Etsy which went public in April of 2014, said revenue outlook is for an annual compounded growth rate of between 20% and 25% starting this year through 2018.
The battered stock at Etsy went up by 15% in trading after hours. Over the last year, Etsy shares dropped from highs of the IPO, amidst concerns over growing losses, more expenses and new competition, especially with the entry of Amazon.com with Handmade.
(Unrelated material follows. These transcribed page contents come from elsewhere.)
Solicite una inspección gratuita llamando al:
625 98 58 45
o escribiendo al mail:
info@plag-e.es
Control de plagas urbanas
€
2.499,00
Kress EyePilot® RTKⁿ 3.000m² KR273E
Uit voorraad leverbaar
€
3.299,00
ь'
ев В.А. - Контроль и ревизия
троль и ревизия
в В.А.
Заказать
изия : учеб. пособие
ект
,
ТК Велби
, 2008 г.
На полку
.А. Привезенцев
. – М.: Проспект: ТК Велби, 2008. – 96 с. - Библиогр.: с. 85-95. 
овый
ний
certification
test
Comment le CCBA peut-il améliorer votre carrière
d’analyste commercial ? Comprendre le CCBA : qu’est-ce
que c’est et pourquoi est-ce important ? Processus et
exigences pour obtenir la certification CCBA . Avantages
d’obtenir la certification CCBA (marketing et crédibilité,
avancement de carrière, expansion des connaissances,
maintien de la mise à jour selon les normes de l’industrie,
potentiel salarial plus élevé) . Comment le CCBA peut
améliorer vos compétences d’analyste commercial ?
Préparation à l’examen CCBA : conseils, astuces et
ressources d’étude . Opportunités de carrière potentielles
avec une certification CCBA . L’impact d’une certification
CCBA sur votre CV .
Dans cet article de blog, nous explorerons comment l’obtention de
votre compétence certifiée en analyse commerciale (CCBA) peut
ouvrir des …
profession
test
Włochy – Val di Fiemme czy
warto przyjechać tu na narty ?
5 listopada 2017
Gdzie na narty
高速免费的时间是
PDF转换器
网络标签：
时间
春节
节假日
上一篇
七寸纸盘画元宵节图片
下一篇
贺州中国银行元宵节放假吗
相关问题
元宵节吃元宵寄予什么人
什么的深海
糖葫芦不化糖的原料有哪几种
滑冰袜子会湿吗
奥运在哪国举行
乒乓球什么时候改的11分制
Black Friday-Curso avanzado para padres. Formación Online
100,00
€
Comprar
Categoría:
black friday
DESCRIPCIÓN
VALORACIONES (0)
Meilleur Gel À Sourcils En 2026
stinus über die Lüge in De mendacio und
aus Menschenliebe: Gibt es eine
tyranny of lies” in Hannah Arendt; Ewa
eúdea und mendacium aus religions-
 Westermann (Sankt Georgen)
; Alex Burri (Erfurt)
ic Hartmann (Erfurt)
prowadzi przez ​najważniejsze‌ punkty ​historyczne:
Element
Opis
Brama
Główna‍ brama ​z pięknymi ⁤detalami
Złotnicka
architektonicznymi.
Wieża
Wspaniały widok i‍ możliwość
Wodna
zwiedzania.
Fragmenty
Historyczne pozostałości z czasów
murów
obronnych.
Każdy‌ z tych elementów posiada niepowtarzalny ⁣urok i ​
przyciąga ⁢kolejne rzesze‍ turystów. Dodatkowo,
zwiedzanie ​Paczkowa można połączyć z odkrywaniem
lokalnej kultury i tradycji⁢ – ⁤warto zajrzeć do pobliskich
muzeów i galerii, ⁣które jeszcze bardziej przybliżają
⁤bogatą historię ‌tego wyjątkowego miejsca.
Last month, shares of Etsy fell to new lows.
During a Tuesday conference call, Etsy executives were able to surprise investors with news that pleased them such as overall expenses in marketing had decelerated during 2015, as they grew by only 68%, compared to a growth of 122% during 2014.
Etsy also pointed out that buyers from outside the U.S. are not spending the same amount as they have during the past, as least from U.S. sellers, because of the strong U.S. dollar and currency fluctuations.
During the fourth quarter, international buyers gross merchandise purchases from sellers in the U.S. were down 13%. That was a factor in the company’s guidance for its gross margins, said CFO Kristina Salen, which was forecasted to be in the mid-60% area by the end of 2018.
Salen said that the guidance did not incorporate any significant rebound in buying from international customers. She also said that the forecast by the company for a rise in its operating expenses included its plans to move to new headquarters in 2016 and costs for regulatory compliance.
A big boost for Etsy came in mobile usage due to improvements in the company’s mobile app.